Does Your Global Template for KYC Norms Restrict Your Business Growth?

Guest Blogger: Gianni Giacomelli, Senior Vice President – Product Innovation

Co-Authors: Kurush Irani, Vice President, Solutioning and Transitions Leader – BFSI & Vaibhav Dubey, Assistant Vice President – BFSI

A rapidly emerging trend in large banks for their AML operations is the trend towards centralization and setting up of global shared service centers for AML. A recent white paper from us has pointed out quite rightly that the first step in the roadmap has to be the design of a global KYC template.

That set us thinking. The idea is very powerful and clearly a key enabler to the success of the centralization initiative. The first step here is listing the norms themselves. In all these years of working in AML operations, we have seen a method that according to us is the best practice in the field.

Some European headquartered banks set global minimum standards that enable KYC due diligence to be conducted across multiple regions based on the FATF or the EU 3rd Directive requirements. They then design add-ons for jurisdictions with specific additional requirements – for example to support the Patriot Act in the US or Asia-specific documentation requirements.

The implementation may pose some unique challenges though – especially in developing countries in Asia and Africa. This is especially critical for large banks as their major growth drivers happen to be the BRIC countries, large parts of which still fall under the developing status. Let’s take the two cornerstones of KYC – verification of the identity and address. While personal identity also has major issues, many countries have taken up national ID projects – most notably by China and South Africa earlier and recently India and Brazil – and there seems to be a way ahead.

Verifying the address though is a different level of challenge altogether. Strict compliance with the requirements would exclude millions of people in developing countries.  Simply put the requirement to record and verify a client’s residential address does not match well with the fact that a third of the population do not have formal residential addresses, and that close to half of the population do not have the means to verify whatever address they may have cited.  Not just that, the value of recording a residential address is limited in a society with high levels of internal migration.

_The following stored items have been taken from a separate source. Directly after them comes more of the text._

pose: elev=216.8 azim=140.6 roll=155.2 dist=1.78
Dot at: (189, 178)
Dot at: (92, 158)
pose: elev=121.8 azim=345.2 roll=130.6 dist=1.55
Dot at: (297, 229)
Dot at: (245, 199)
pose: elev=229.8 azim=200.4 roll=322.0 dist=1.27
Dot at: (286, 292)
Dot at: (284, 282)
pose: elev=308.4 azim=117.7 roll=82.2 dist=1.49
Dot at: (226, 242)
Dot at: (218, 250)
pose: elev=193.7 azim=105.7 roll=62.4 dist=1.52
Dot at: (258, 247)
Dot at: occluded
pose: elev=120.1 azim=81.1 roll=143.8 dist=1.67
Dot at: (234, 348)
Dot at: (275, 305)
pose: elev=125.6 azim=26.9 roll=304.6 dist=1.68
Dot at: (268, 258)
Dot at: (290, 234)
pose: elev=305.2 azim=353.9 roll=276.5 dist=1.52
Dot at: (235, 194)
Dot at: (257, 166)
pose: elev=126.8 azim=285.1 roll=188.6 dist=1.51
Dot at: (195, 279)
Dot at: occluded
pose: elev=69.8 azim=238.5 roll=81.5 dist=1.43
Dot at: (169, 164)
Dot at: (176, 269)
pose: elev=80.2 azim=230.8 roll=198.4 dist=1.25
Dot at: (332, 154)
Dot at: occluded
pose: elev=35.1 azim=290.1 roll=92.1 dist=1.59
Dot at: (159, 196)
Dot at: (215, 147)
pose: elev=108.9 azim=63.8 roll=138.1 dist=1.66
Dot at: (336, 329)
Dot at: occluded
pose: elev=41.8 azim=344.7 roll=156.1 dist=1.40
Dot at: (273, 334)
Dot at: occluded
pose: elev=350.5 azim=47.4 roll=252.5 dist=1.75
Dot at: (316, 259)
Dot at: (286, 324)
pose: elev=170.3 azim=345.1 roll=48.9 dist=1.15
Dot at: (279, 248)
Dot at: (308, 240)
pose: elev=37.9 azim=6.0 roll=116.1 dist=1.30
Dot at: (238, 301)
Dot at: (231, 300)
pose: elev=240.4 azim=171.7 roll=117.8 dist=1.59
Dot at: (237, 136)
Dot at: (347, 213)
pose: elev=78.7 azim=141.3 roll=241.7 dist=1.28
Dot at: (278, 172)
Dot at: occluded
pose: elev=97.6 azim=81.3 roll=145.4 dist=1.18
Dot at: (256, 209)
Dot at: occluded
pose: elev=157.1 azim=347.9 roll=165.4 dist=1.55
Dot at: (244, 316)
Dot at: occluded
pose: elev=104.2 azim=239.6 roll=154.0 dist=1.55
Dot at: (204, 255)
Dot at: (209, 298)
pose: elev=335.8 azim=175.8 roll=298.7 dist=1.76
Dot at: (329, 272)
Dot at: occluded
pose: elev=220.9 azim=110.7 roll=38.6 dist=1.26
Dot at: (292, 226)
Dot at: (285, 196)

This implies that banks would need to formulate context-sensitive rules that would still meet the objectives of the international AML standards.  In this case, the bank has limited means of expanding its customer base. Here it makes sense for the bank’s AML compliance staff to have clarity on the degree of latitude that each country’s regulations allow within the broader FATF framework – for example – the RBI in India allows the Aadhaar as a KYC both for identity and address for low frills accounts.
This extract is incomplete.